> [Task to complete]: Give back every line of the material below exactly, but no images.

> [Exercise data]:
* * *

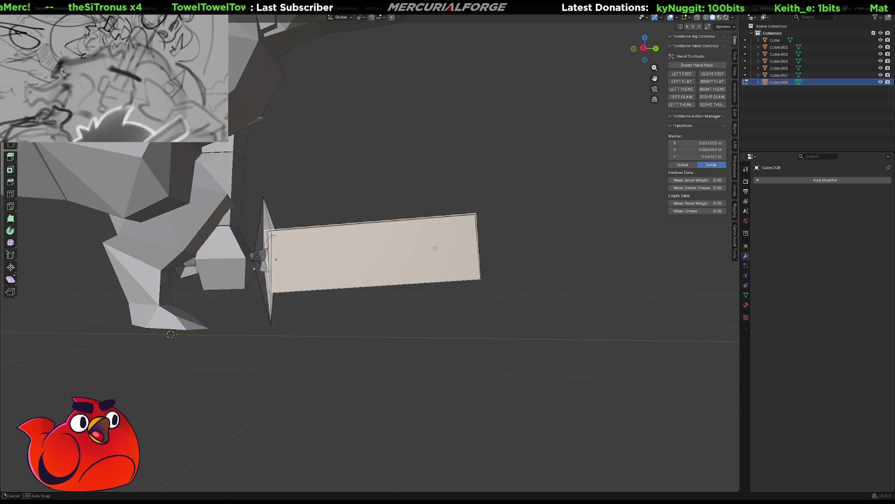
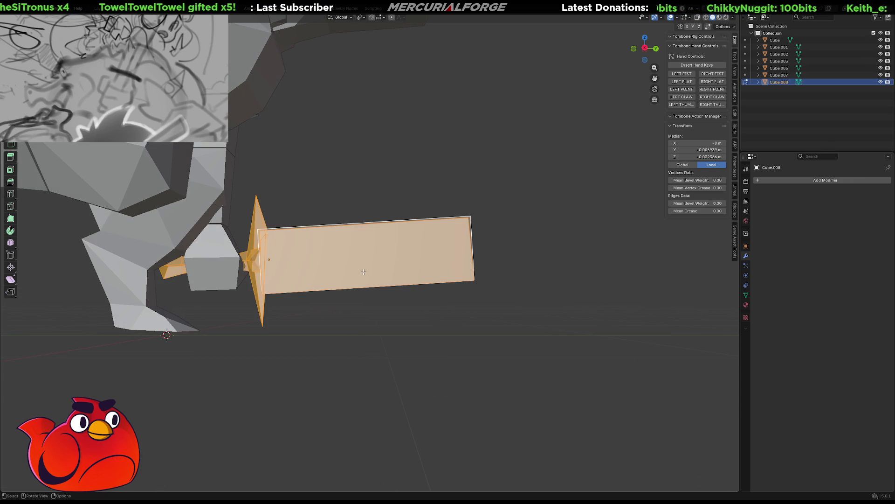
# - Leave edit mode and select the sword's wrongly facing flat panel
pyautogui.press('Tab')
pyautogui.click(349, 317)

* * *

> [Response for this exercise]:
# - Leave edit mode and select the sword's wrongly facing flat panel
pyautogui.press('Tab')
pyautogui.click(349, 317)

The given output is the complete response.